Le choix d’un tableau pour salon ne dépend donc pas seulement du sujet représenté. L’échelle, le format, les couleurs et la manière dont l’œuvre dialogue avec le mobilier sont tout aussi importants.
Et grand ne signifie pas nécessairement spectaculaire. Un paysage presque monochrome peut occuper une surface importante tout en restant extrêmement calme. Une abstraction minimaliste peut structurer un mur sans le surcharger. À l’inverse, une œuvre Pop Art relativement compacte peut devenir le premier élément que l’on remarque en entrant.
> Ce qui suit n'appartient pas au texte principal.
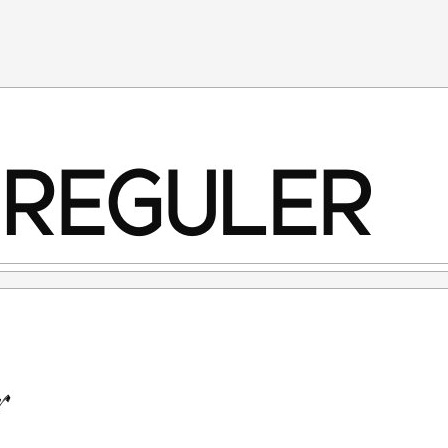
yaratan ini, anda dianggap mengerti dan menyetujui
bawah ini:
erluan "Personal Use"/kebutuhan pribadi, atau untuk
idak menghasilkan profit atau keuntungan dari hasil
tuk individu, Agensi Desain Grafis, Percetakan, Distro
 melalui link ini :
ANG KERAS menggunakan atau memanfaatkan font ini
Promosi, TV, Film, Video, Motion Graphics, Youtube, Desain
ik ataupun Digital) atau Media apapun dengan tujuan
porasi silakan menggunakan CUSTOM LICENSE.
al Use" untuk kepentingan Komersial apapun bentuknya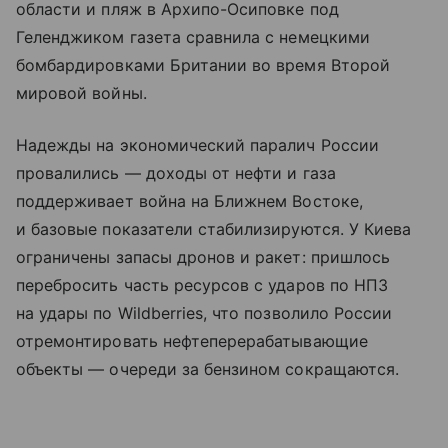
области и пляж в Архипо-Осиповке под
Геленджиком газета сравнила с немецкими
бомбардировками Британии во время Второй
мировой войны.
Надежды на экономический паралич России
провалились — доходы от нефти и газа
поддерживает война на Ближнем Востоке,
и базовые показатели стабилизируются. У Киева
ограничены запасы дронов и ракет: пришлось
перебросить часть ресурсов с ударов по НПЗ
на удары по Wildberries, что позволило России
отремонтировать нефтеперерабатывающие
объекты — очереди за бензином сокращаются.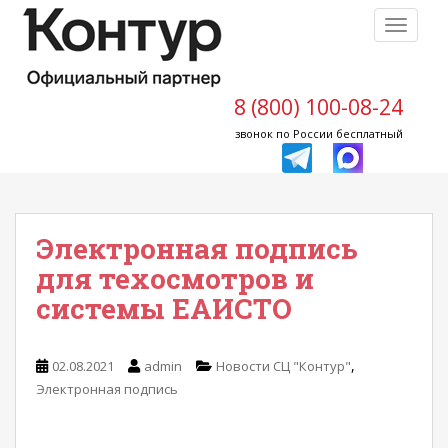
S
TOGGLE
k
i
p
t
8 (800) 100-08-24
o
звонок по России бесплатный
m
a
i
n
Электронная подпись
c
o
для техосмотров и
n
системы ЕАИСТО
t
e
n
,
02.08.2021
admin
Новости СЦ "Контур"
t
Электронная подпись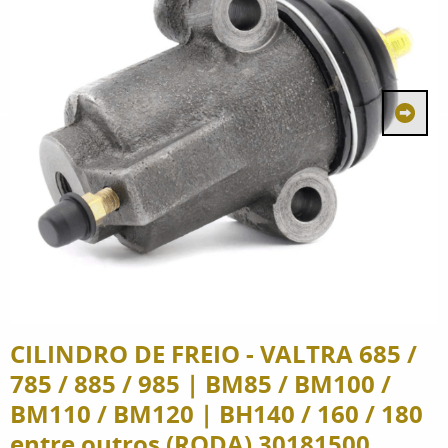
CILINDRO DE FREIO - VALTRA 685 /
785 / 885 / 985 | BM85 / BM100 /
BM110 / BM120 | BH140 / 160 / 180
entre outros (RODA) 30181500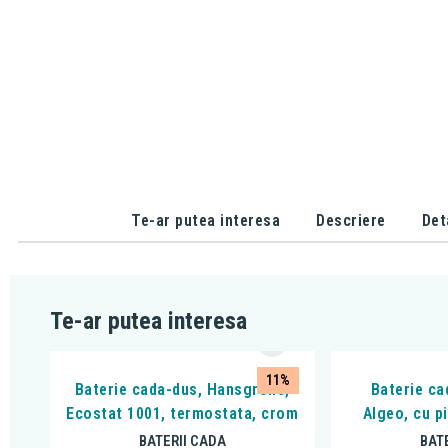
Te-ar putea interesa
Descriere
Det
Te-ar putea interesa
11%
Baterie cada-dus, Hansgrohe,
Baterie ca
Ecostat 1001, termostata, crom
Algeo, cu p
BATERII CADA
BAT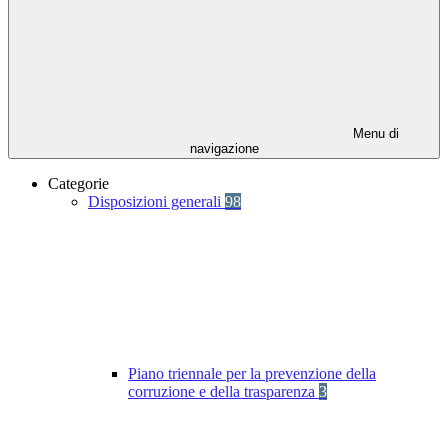
Menu di
navigazione
Categorie
Disposizioni generali
98
Piano triennale per la prevenzione della
corruzione e della trasparenza
3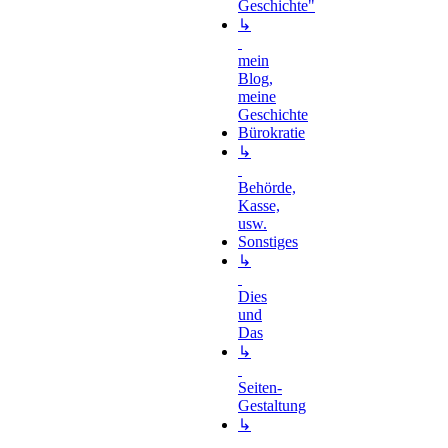
Geschichte"
↳
mein
Blog,
meine
Geschichte
Bürokratie
↳
Behörde,
Kasse,
usw.
Sonstiges
↳
Dies
und
Das
↳
Seiten-
Gestaltung
↳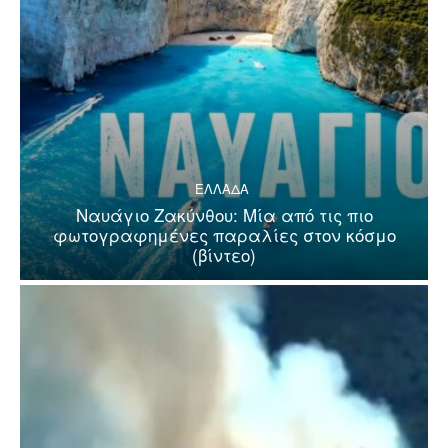
ΕΛΛΑΔΑ
Ναυάγιο Ζακύνθου: Μία από τις πιο
φωτογραφημένες παραλίες στον κόσμο
(βίντεο)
C’est ici que la notion de point focal devient intéressante : toutes les choses présentes dans une pièce n’ont pas besoin d’attirer le regard avec la même intensité.
Les intérieurs les plus convaincants sont rarement ceux dans lesquels chaque élément est remarquable séparément. Ce sont plutôt ceux dans lesquels couleurs, mobilier, objets et art entretiennent une véritable hiérarchie.
La sélection 1stDibs 50 résume d’ailleurs le travail des meilleurs designers contemporains par leur capacité à orchestrer mobilier, art et objets tout en maîtrisant couleur, texture, proportion et confort pour produire des espaces originaux.
Des intérieurs moins parfaits, mais davantage personnels
Les tendances continueront évidemment à changer. Le beige laissera momentanément davantage de place à la couleur avant de revenir. Certaines décennies seront redécouvertes. De nouveaux matériaux remplaceront ceux que l’on voit aujourd’hui partout.
La personnalisation d’un intérieur répond pourtant à quelque chose de beaucoup plus durable.
Un tableau rapportant symboliquement à un voyage, une œuvre choisie pour son humour, une abstraction dont les couleurs nous attirent inexplicablement ou un portrait que l’on aime simplement regarder possèdent une qualité qu’aucune tendance ne peut véritablement reproduire : ils résultent d’un choix personnel.
C’est probablement là que se situe le véritable retour de l’art dans la décoration intérieure. Non pas dans l’obligation de transformer son salon en galerie, mais dans la possibilité d’utiliser les murs pour raconter autre chose que la tendance du moment.
Car un intérieur réussi n’est peut-être pas celui dans lequel tout est parfaitement assorti. C’est celui dont on comprend assez rapidement qui pourrait y vivre.